Instructions to follow: Restate the entries below exactly, and keep all images out of the answer.

........

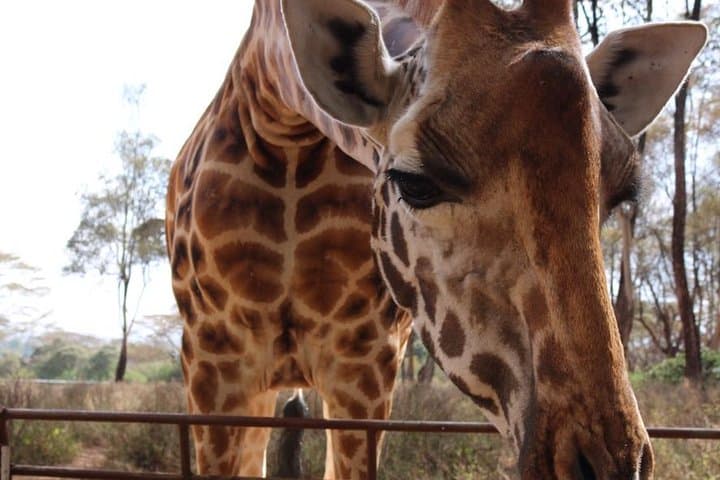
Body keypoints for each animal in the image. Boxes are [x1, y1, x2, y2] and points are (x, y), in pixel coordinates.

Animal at [165, 0, 706, 478]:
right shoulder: (213, 362)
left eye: (620, 193)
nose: (608, 465)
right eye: (416, 183)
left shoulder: (368, 365)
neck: (288, 129)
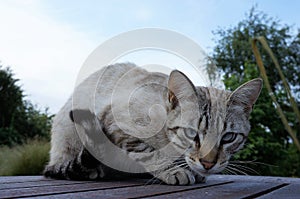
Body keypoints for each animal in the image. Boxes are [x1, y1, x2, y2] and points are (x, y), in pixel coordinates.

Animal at [44, 63, 262, 185]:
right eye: (192, 134)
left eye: (228, 137)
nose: (208, 164)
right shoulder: (115, 123)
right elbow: (150, 152)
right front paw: (173, 170)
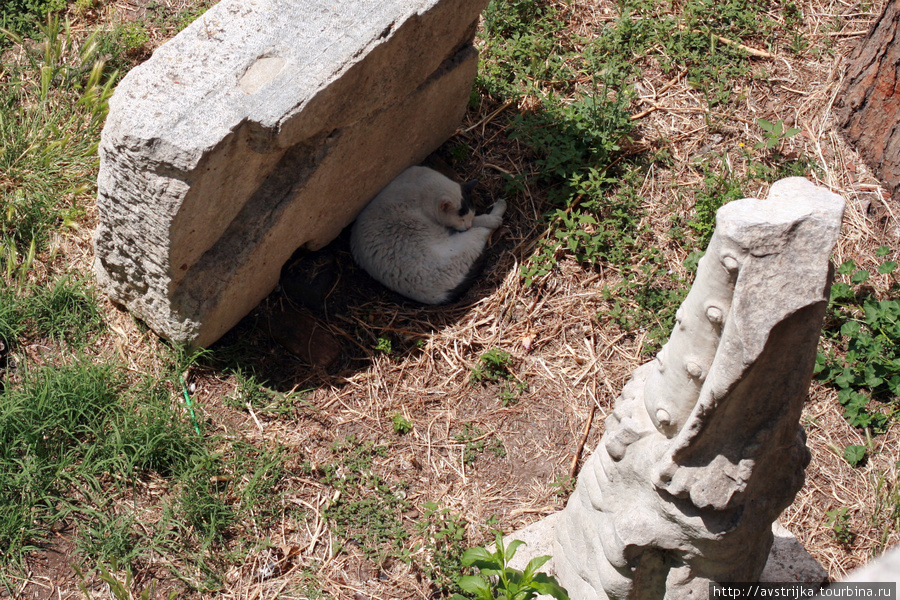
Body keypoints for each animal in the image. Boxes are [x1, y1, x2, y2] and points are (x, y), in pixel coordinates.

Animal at [350, 165, 506, 302]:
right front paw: (486, 218)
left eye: (471, 213)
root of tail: (434, 295)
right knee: (484, 231)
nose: (467, 225)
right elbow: (477, 222)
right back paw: (498, 211)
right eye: (461, 219)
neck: (422, 188)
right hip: (467, 242)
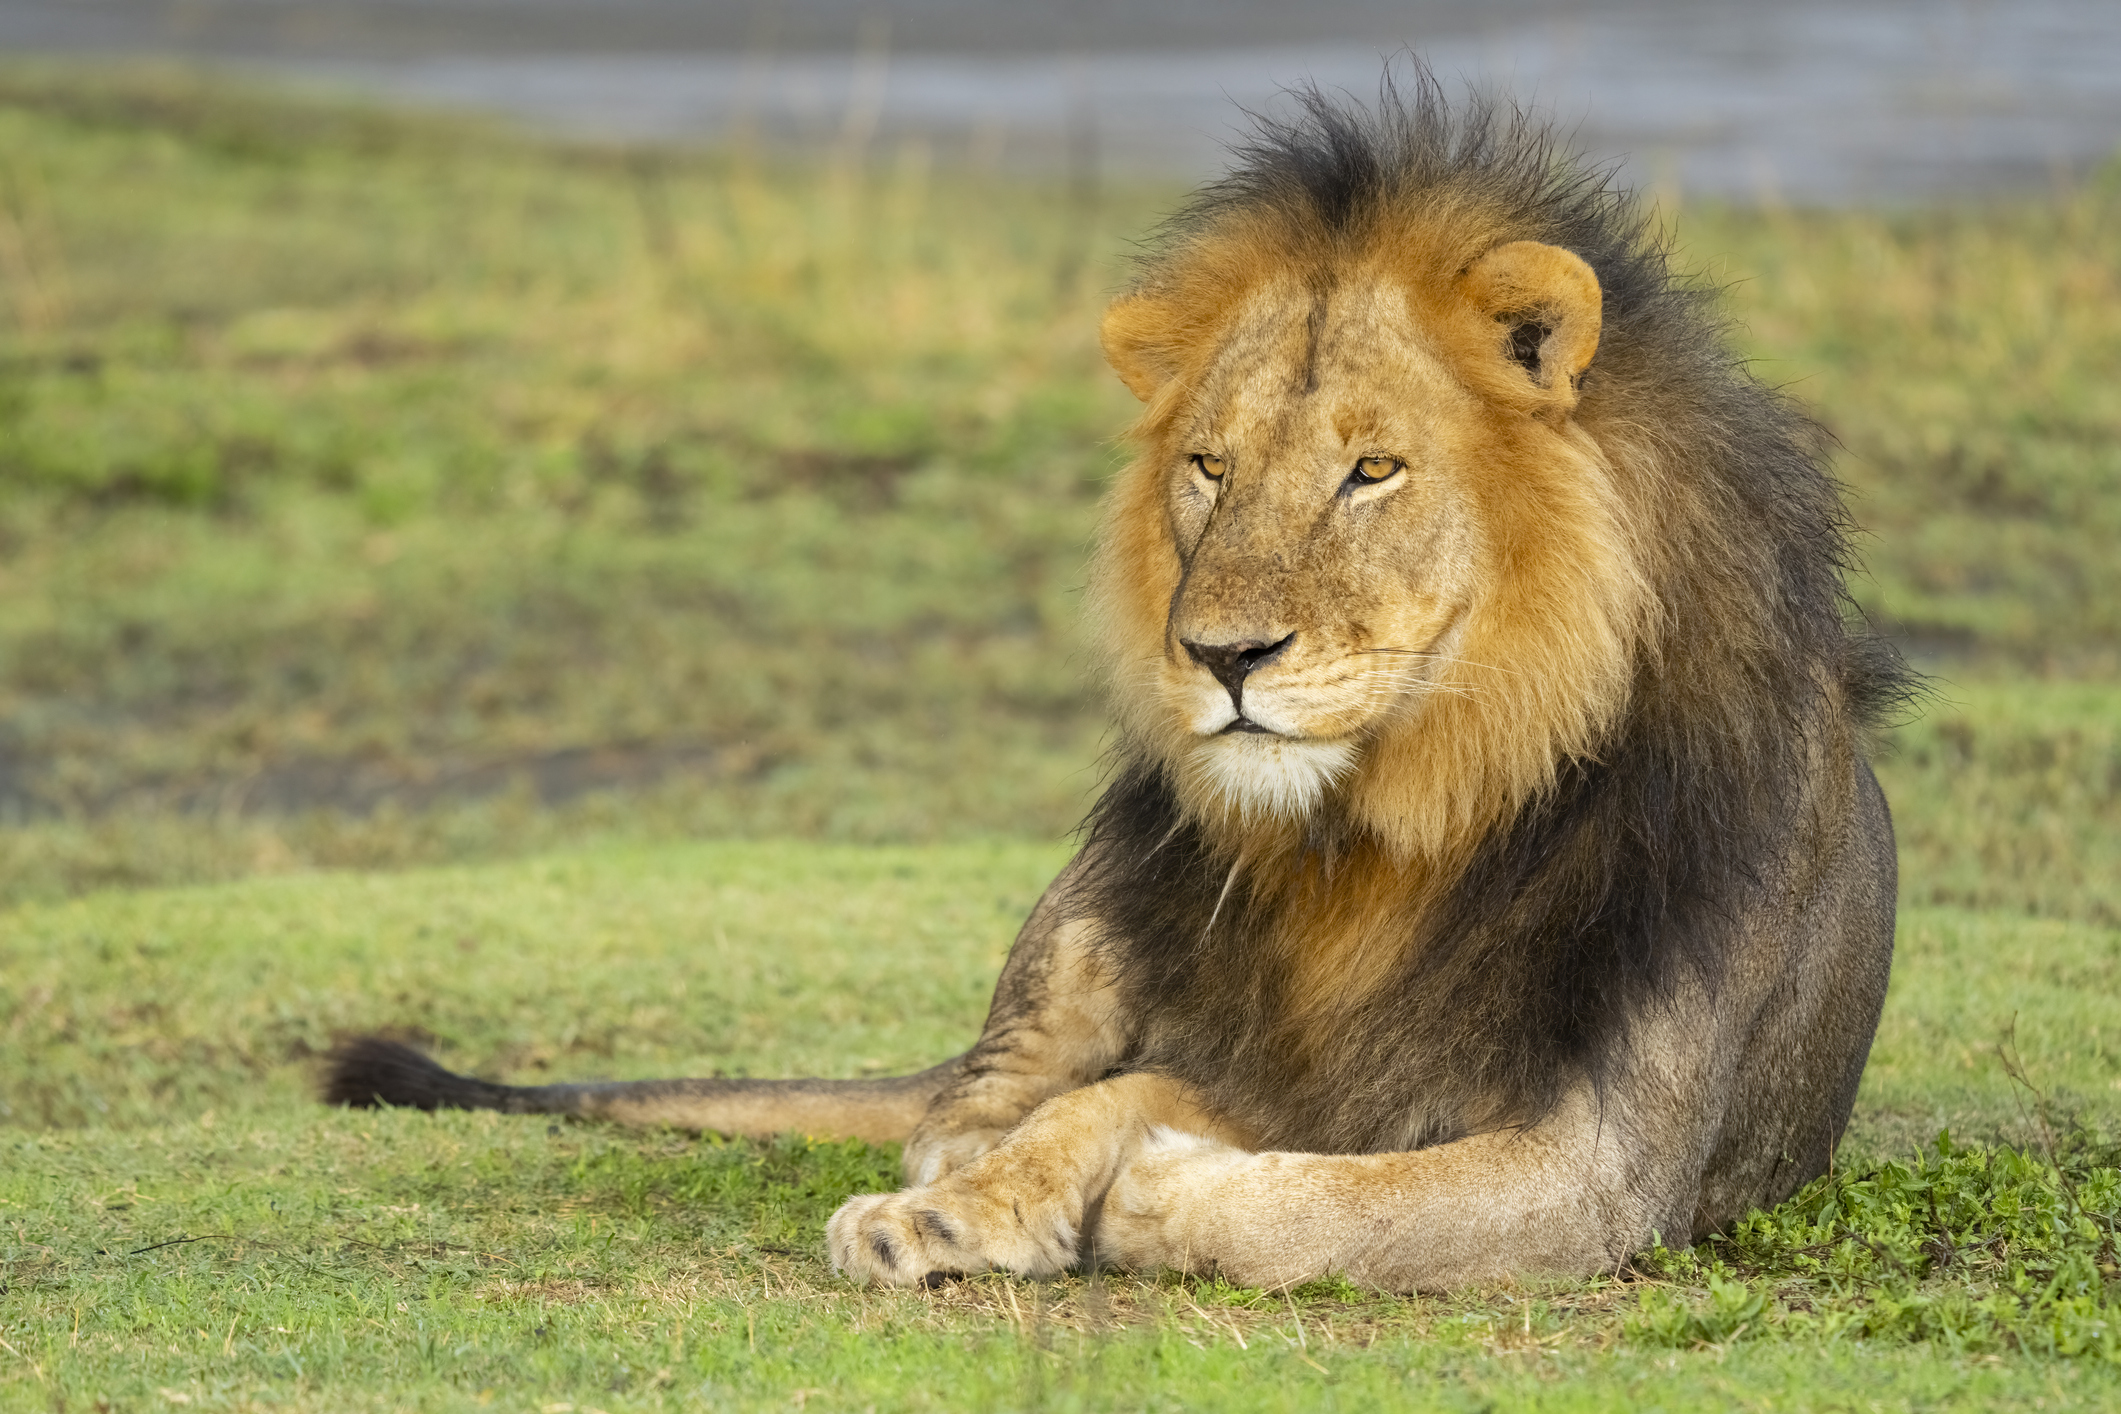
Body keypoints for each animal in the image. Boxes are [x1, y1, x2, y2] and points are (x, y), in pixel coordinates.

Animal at [322, 74, 1917, 1297]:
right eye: (1208, 465)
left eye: (1373, 468)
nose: (1221, 656)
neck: (1405, 817)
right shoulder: (1273, 1057)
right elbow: (1142, 1104)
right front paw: (1039, 1184)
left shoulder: (1606, 1166)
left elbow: (1337, 1195)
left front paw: (1157, 1191)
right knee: (958, 1110)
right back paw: (937, 1208)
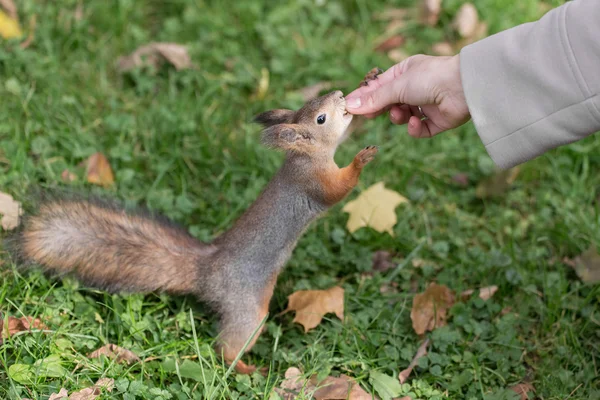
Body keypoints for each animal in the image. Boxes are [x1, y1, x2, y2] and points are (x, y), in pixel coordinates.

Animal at [12, 88, 380, 376]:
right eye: (320, 118)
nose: (340, 95)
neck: (303, 158)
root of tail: (206, 271)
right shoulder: (315, 184)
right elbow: (338, 190)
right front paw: (361, 159)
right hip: (248, 309)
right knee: (225, 348)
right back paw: (246, 368)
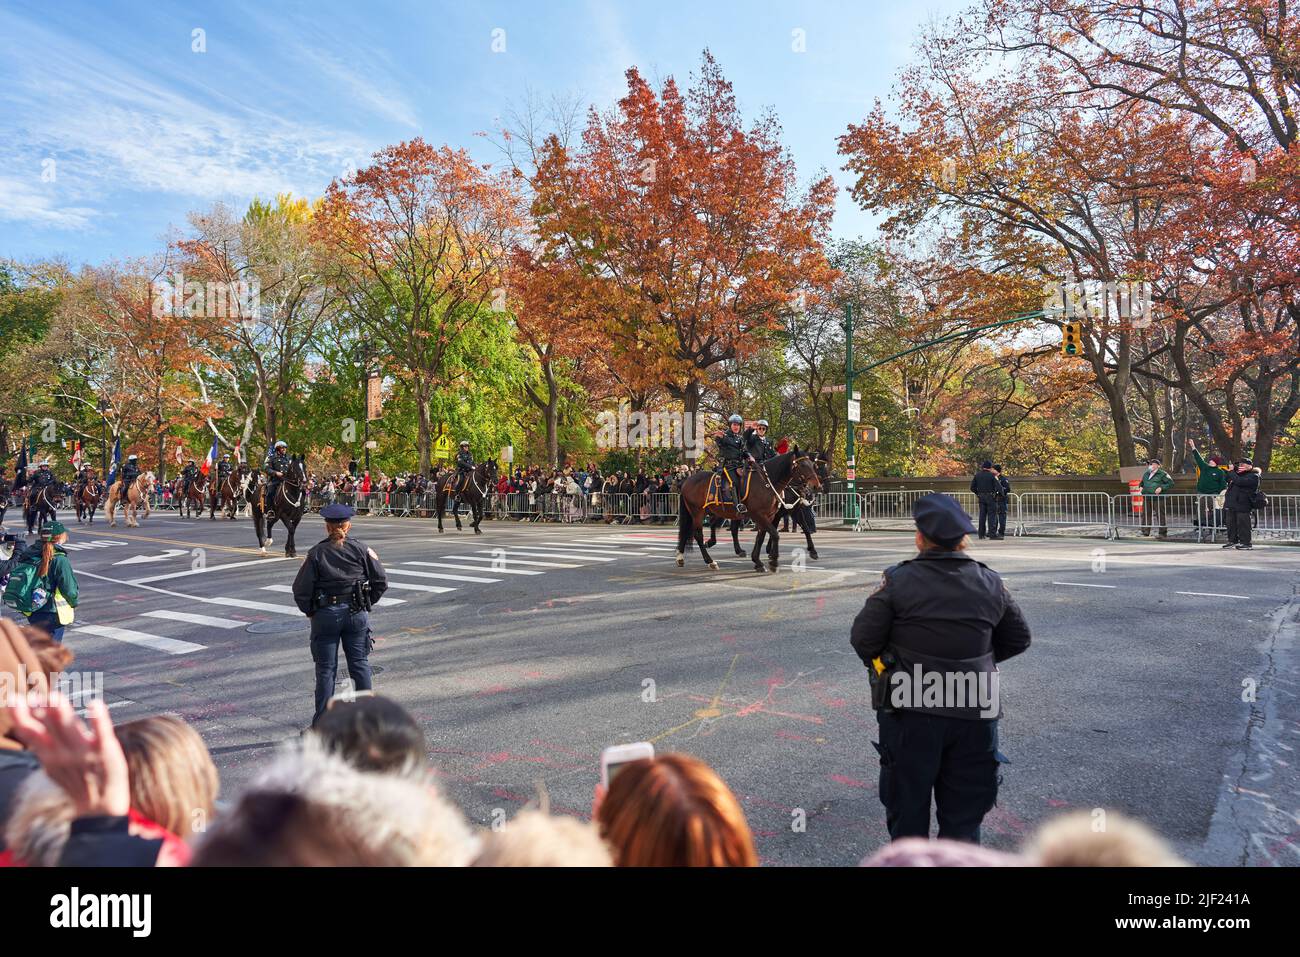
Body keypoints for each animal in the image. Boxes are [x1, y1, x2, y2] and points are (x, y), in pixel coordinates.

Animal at [676, 447, 816, 572]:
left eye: (813, 465)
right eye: (803, 465)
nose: (815, 486)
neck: (767, 482)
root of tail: (686, 481)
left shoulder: (774, 514)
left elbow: (763, 536)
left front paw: (758, 560)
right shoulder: (760, 515)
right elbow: (774, 534)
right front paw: (773, 560)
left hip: (715, 511)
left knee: (701, 528)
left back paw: (681, 556)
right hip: (698, 512)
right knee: (698, 534)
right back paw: (710, 560)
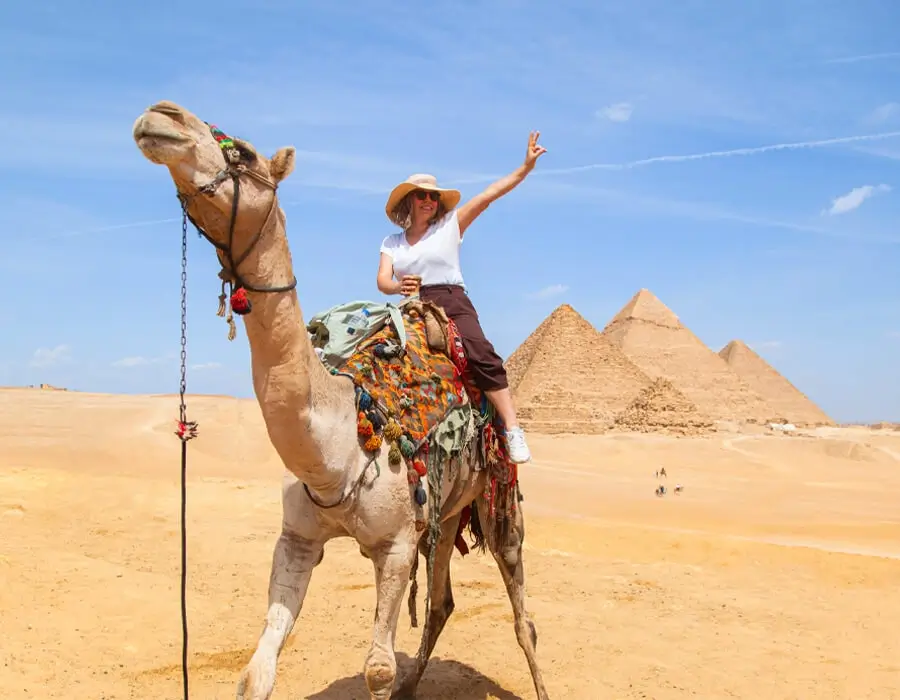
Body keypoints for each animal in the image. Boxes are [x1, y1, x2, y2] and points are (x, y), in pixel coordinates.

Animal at [131, 100, 549, 700]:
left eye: (246, 154)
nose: (162, 115)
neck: (340, 447)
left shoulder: (395, 545)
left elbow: (377, 667)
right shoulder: (298, 537)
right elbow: (256, 671)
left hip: (498, 497)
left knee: (521, 615)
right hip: (446, 510)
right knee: (442, 602)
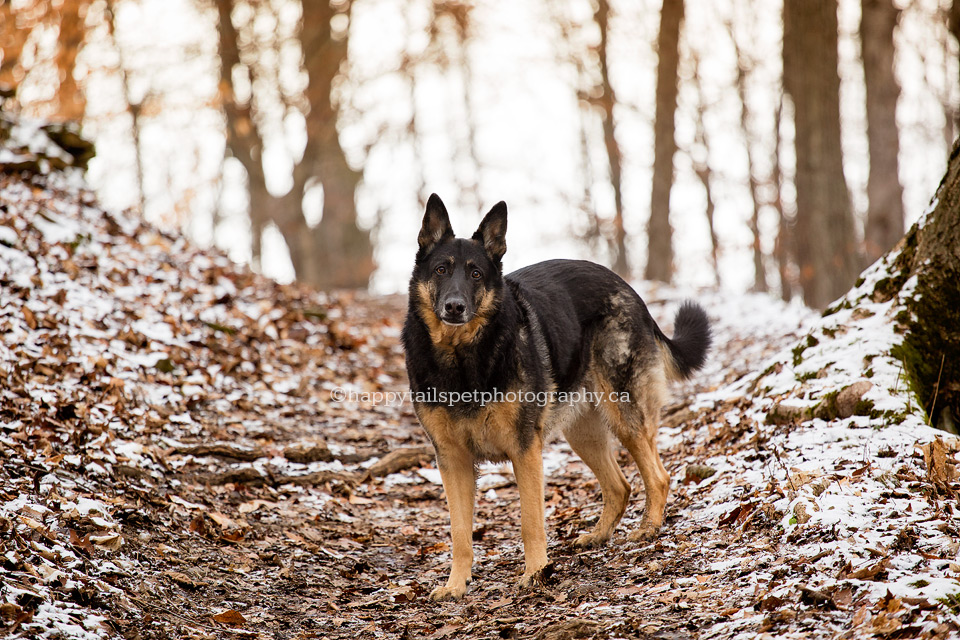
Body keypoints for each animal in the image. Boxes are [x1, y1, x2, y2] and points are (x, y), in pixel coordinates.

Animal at [402, 194, 708, 600]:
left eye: (476, 274)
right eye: (440, 270)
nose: (454, 307)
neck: (462, 356)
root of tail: (629, 289)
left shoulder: (524, 451)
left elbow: (531, 521)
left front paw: (536, 573)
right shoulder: (452, 461)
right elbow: (460, 533)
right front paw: (455, 585)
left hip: (625, 416)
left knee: (657, 477)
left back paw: (647, 529)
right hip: (583, 434)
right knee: (620, 486)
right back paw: (598, 536)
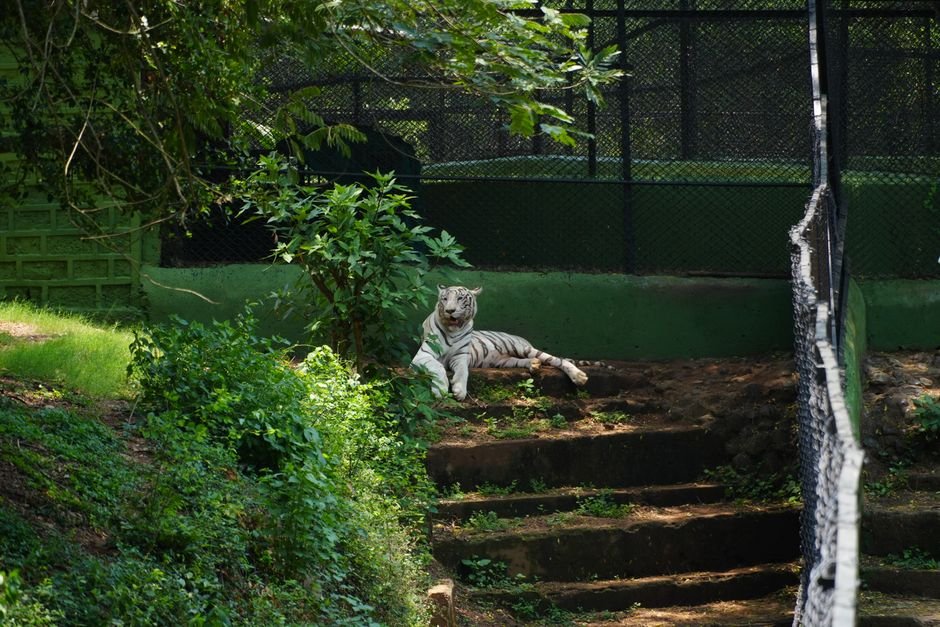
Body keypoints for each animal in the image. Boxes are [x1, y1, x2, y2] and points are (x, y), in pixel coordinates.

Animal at [410, 285, 589, 401]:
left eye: (460, 298)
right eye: (445, 299)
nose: (449, 311)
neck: (452, 330)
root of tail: (522, 339)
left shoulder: (460, 357)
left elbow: (462, 371)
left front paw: (459, 390)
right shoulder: (423, 355)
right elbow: (438, 366)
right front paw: (441, 389)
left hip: (520, 347)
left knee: (556, 360)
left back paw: (579, 376)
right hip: (504, 361)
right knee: (527, 361)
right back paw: (534, 364)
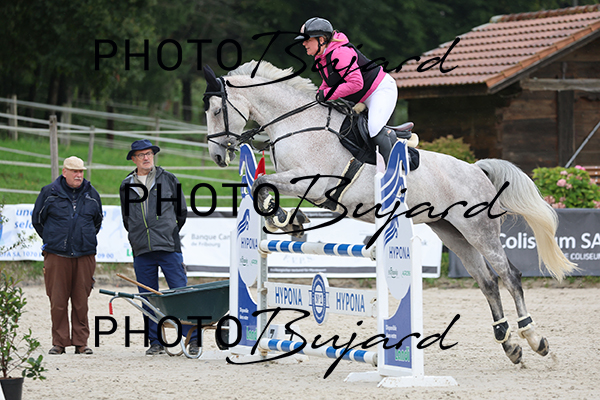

........

Worked solution:
Body keypoints for each animal in the image. Boxes are [x1, y1, x2, y2] and points are (x, y), in pixel coordinates.

Animal at [165, 0, 706, 478]:
right shoulder: (213, 362)
left eye: (620, 193)
nose: (608, 465)
right eye: (416, 183)
left shoulder: (368, 365)
neck: (288, 129)
Body keypoints for each animal in the image. Boxes are [x1, y1, x2, y2] and points are (x, y), in pixel coordinates.

Animal at [44, 63, 262, 185]:
right eye: (192, 134)
left eye: (228, 137)
nose: (208, 164)
right shoulder: (115, 123)
right elbow: (150, 152)
right front paw: (173, 170)
Body keypoints for each animal in the image. Boxes are [x1, y1, x2, y2] and points are (x, y), in pixel coordinates.

Animal at [350, 165, 506, 302]:
right front paw: (486, 218)
left eye: (471, 213)
root of tail: (434, 295)
right knee: (484, 231)
nose: (467, 225)
right elbow: (477, 222)
right back paw: (498, 211)
right eye: (461, 219)
neck: (422, 188)
right hip: (467, 242)
Body keypoints for each animal in the image. Boxes are [x1, y1, x2, y2] and points are (x, y), in pixel coordinates.

Animal at [322, 74, 1917, 1297]:
right eye: (1208, 465)
left eye: (1373, 468)
nose: (1221, 656)
neck: (1405, 817)
right shoulder: (1273, 1057)
right elbow: (1142, 1104)
right front paw: (1039, 1184)
left shoulder: (1606, 1166)
left elbow: (1337, 1195)
left front paw: (1157, 1191)
right knee: (958, 1110)
right back paw: (937, 1208)
Body keypoints for each animal in the image. Boxes are [x1, y1, x2, y2] and points are (x, y), in pixel coordinates.

Animal at [12, 88, 380, 376]:
right eye: (320, 118)
nose: (340, 95)
neck: (303, 158)
root of tail: (206, 271)
right shoulder: (315, 184)
right elbow: (338, 190)
right front paw: (361, 159)
right hip: (248, 309)
right knee: (225, 348)
right back paw: (246, 368)
Body keypoints for each animal in the image. Boxes are [x1, y1, x2, y2] and points are (x, y), in pixel coordinates.

Animal at [676, 447, 816, 572]:
left eye: (813, 465)
right eye: (803, 465)
nose: (815, 486)
neck: (767, 482)
root of tail: (686, 481)
left shoulder: (774, 514)
left elbow: (763, 536)
left front paw: (758, 560)
right shoulder: (760, 515)
right elbow: (774, 534)
right front paw: (773, 560)
left hip: (715, 511)
left knee: (701, 528)
left back paw: (681, 556)
right hip: (698, 512)
right knee: (698, 534)
right back paw: (710, 560)
Body keypoints for each animal in the image. Boxes are [x1, y1, x2, y2] and points are (x, y), in pixel coordinates.

Animal at [131, 100, 549, 700]:
left eye: (246, 154)
nose: (162, 115)
neck: (340, 447)
left shoulder: (395, 545)
left elbow: (377, 667)
right shoulder: (298, 537)
right elbow: (256, 671)
left hip: (498, 497)
left knee: (521, 615)
right hip: (446, 510)
right knee: (442, 602)
Body keypoints for each animal in the image. Boxes are [x1, y1, x2, y2] and points are (x, y), in pixel coordinates.

Animal at [402, 194, 708, 600]:
left eye: (476, 274)
right eye: (440, 270)
nose: (454, 307)
neck: (462, 356)
root of tail: (629, 289)
left shoulder: (524, 451)
left elbow: (531, 521)
left front paw: (536, 573)
right shoulder: (452, 461)
right elbow: (460, 533)
right front paw: (455, 585)
left hip: (625, 416)
left knee: (657, 477)
left back paw: (647, 529)
right hip: (583, 434)
right knee: (620, 486)
right back paw: (598, 536)
Body keypoints for each animal in the image. Boxes are [x1, y1, x2, y2] and points are (x, y), in pixel coordinates.

Animal at [410, 285, 589, 401]:
left eye: (460, 298)
right eye: (445, 299)
nose: (449, 311)
neck: (452, 330)
root of tail: (522, 339)
left shoulder: (460, 357)
left elbow: (462, 371)
left front paw: (459, 390)
right shoulder: (423, 355)
right elbow: (438, 366)
right front paw: (441, 389)
left hip: (520, 347)
left knee: (556, 360)
left back paw: (579, 376)
right hip: (504, 361)
right knee: (527, 361)
right back paw: (534, 364)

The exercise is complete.